Tuesday morning we called Dr. Epner’s coordinator and explained what we had experience over the week-end and asked if Dr. Epner would like to see me at the hospital.

Several hours later we received a call telling us an order was placed for blood work, and Dr. Epner would see us after the results were received. We went in and Dr. Epner examined the rashes and felt my spleen and said it was necessary to reduce the size of the spleen to normal. He felt that treatment should start right way.

On Wednesday I had another examination and was scheduled to start treatment on Friday June 4, 2010. Dr. Epner is using two drugs to treat my disease. Campath and Cladribine. The Campath will be administered via injection three times a week for three months. The Cladribine will be administered via IV for five consecutive days, once a month for three months.

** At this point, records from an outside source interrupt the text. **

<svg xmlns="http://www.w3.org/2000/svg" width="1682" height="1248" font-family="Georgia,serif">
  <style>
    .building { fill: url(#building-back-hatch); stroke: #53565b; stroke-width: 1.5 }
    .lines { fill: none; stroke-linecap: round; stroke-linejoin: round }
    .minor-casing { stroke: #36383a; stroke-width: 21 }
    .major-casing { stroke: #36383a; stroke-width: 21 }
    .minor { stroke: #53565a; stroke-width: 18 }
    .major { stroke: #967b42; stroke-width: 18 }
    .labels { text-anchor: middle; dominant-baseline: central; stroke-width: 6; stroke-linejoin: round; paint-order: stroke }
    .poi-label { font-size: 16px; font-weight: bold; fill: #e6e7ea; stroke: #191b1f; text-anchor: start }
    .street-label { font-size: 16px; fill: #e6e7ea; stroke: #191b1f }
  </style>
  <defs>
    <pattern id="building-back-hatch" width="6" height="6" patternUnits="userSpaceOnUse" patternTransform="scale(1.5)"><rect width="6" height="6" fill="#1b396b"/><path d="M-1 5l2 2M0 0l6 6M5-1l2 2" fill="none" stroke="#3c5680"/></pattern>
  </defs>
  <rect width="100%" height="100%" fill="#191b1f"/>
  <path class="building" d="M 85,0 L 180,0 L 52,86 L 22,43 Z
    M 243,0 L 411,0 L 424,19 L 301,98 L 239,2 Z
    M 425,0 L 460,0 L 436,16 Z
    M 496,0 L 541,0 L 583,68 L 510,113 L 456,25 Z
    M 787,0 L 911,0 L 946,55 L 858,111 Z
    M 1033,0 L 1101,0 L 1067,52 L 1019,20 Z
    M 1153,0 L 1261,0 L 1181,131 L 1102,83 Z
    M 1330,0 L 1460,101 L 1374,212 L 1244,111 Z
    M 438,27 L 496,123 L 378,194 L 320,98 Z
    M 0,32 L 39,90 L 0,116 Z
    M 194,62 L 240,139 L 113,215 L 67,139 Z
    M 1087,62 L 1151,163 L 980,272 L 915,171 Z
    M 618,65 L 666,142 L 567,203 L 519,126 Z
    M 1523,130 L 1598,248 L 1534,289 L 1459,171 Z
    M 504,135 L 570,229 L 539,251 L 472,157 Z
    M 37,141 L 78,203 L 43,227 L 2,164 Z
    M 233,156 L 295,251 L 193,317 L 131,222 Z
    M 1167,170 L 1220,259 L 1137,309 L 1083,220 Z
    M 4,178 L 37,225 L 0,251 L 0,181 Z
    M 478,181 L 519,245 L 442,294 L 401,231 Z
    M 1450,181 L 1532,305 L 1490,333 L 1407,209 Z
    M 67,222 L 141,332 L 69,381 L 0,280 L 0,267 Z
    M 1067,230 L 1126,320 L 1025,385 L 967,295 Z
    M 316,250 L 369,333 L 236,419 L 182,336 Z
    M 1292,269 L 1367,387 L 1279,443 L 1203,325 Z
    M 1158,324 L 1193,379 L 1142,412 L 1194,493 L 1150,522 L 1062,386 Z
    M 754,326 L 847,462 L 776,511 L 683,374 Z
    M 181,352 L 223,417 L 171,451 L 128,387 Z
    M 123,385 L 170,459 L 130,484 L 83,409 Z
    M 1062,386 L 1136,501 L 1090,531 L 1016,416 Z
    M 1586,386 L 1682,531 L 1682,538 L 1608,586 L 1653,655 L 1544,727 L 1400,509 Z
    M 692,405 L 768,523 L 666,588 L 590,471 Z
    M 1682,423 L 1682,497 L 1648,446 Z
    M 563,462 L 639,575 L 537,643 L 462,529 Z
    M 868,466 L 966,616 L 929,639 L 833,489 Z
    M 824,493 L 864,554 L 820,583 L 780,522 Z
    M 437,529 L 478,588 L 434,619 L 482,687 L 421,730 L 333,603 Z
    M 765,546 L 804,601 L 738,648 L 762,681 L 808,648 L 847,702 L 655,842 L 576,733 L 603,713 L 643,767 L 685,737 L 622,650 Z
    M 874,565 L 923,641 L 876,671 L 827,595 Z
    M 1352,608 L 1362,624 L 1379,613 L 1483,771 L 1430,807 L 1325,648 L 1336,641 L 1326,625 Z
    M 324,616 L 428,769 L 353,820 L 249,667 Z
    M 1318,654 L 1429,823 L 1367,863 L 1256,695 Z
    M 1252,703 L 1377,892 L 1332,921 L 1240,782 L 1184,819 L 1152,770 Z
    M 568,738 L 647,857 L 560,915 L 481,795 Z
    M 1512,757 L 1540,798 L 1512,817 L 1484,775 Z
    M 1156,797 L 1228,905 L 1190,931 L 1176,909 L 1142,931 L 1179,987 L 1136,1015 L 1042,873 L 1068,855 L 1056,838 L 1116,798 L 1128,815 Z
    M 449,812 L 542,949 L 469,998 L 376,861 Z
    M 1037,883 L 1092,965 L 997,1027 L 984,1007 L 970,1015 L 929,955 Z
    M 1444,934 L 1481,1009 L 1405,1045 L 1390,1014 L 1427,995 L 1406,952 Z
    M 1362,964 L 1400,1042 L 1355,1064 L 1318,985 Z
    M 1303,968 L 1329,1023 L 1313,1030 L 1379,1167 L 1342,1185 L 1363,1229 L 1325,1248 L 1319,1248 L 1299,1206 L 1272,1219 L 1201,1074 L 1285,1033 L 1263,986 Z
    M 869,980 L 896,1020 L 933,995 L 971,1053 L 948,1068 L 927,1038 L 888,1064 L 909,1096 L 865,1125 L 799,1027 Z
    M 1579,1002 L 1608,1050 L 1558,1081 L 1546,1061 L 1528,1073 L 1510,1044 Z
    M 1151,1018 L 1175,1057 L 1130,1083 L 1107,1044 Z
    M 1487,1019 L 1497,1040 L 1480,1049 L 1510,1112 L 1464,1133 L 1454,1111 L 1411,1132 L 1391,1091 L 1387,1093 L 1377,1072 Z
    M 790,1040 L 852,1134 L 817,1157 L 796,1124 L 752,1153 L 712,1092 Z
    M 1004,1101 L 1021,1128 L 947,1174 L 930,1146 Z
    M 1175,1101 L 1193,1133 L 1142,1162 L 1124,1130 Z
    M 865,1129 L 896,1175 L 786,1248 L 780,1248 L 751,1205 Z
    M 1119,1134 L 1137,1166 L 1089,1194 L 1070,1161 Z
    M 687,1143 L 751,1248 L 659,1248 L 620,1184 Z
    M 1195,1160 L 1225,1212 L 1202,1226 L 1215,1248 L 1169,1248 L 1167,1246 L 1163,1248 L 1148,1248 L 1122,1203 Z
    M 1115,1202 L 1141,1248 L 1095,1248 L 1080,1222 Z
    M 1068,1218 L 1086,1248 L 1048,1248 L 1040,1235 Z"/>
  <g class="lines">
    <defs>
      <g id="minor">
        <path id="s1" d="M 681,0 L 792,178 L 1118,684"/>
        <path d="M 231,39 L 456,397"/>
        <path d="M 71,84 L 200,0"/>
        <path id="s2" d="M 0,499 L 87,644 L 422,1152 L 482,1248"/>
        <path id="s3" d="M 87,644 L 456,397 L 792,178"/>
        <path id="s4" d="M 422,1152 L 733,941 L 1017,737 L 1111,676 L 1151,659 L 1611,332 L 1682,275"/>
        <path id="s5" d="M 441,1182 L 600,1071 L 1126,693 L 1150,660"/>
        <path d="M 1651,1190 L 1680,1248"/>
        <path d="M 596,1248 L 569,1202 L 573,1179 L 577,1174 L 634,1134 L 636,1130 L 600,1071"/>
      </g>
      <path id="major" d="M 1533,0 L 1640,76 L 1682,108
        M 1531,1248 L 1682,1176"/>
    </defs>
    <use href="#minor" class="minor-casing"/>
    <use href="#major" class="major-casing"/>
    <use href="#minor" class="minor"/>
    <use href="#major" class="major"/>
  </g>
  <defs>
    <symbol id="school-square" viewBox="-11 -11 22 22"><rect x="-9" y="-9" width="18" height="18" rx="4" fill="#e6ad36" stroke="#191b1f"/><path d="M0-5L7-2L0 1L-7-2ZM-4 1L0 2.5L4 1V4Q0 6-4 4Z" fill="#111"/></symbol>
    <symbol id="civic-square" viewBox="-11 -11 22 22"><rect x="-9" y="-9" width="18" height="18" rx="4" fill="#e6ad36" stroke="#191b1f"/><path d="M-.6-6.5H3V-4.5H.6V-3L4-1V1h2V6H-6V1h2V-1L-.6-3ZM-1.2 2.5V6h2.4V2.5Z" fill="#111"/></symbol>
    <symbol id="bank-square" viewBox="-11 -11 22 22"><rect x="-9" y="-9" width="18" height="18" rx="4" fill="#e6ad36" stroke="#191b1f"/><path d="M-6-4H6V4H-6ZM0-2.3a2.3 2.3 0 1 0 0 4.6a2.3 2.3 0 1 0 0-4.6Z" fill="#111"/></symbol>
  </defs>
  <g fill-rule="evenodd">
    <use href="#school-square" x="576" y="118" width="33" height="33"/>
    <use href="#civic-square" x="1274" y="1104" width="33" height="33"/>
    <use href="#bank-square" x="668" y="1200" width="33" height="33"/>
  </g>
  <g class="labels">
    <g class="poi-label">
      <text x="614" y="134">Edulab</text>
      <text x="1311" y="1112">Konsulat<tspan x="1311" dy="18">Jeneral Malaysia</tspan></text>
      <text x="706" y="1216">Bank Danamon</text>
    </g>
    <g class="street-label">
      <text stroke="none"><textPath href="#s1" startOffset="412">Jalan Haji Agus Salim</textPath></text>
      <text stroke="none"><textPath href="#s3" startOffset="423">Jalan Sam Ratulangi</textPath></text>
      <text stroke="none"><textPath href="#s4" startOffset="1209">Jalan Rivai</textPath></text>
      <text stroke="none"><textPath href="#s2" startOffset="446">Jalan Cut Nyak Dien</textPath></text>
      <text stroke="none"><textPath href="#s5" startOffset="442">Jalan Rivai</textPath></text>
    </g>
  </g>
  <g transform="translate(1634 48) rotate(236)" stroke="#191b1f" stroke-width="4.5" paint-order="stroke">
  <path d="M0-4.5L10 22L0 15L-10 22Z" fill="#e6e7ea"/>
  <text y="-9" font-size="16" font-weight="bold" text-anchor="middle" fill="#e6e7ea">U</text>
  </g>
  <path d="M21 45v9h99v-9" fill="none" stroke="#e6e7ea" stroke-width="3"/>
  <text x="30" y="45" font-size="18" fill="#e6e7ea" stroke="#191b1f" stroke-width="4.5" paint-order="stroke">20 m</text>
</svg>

Tomorrow I get my first dose of Cladribine by IV which should take approximately 2 – 3 hours. I will also get my first dose of Campath.

My schedule for the first five days is:

Friday 6/4/10 – 2:00pm – Campath and Cladribine

Saturday 6/5/10 – 2:00pm – Caldribine

Sunday 6/6/10 – 8:30am – Campath and Cladribine

Monday 6/7/10 – 10:00am – Caldrine

Tuesday 6/8/10 – 4:00pm – Campath and Cladribine

In addition to the treatment I have been prescribed several drugs to avoid infection:

Bactrim – Friday and Tuesdays – 1 tablet twice a day to prevent infection
Acyclovir 800mg – 1 tablet once a day to prevent herpes viruses

If my Neutrophils go below 500 I will need to take the following in addition to the medications above:

Cipro 500mg – 1 tablet twice a day to fight infection
Fluconazole 200mg – 1 tablet once a day – antifungal to fight thrush

4 comments:

Mike said...

For those that were wondering, I just figured out how to allow everyone to post comments. Pleae feel free to share the blog URL with others

Anonymous said...

Hi,
Glad you're getting the treatment. My mum was diagnosed in december 09 - her WBC was 747 - campath did not work for her, but a drug called pentastatin has had brilliant results for her - her WBC is currently 40 - she's even made some platelets (now 135 - have been as low as 20). Its a very scary disease - especially when you "google". its the not knowing what the future holds which is the worst. Hope your family are holding out ok.

Anonymous said...

Working with a doctor who is familiar with this very rare disease is critical. My father was diagnosed some months ago, and we've all become versed in the subtleties of this illness. For starters, read the article by Dr. Claire Dearden at Royal Marsden Hospital in the UK entitled "How I treat prolymphocytic leukemia." She has treated about 150 T-PLL patients, whereas most oncologists or hematologists might see a single case every 5-10 years. Among other nuggets she provides is that for T-PLL, campath should be administered intravenously, not via injection. The difference in response and efficacy is tremendous.

Anonymous said...

Working with a doctor who is familiar with this very rare disease is critical. My father was diagnosed some months ago, and we've all become versed in the subtleties of this illness. For starters, read the article by Dr. Claire Dearden at Royal Marsden Hospital in the UK entitled "How I treat prolymphocytic leukemia." She has treated about 150 T-PLL patients, whereas most oncologists or hematologists might see a single case every 5-10 years. Among other nuggets she provides is that for T-PLL, campath should be administered intravenously, not via injection. The difference in response and efficacy is tremendous.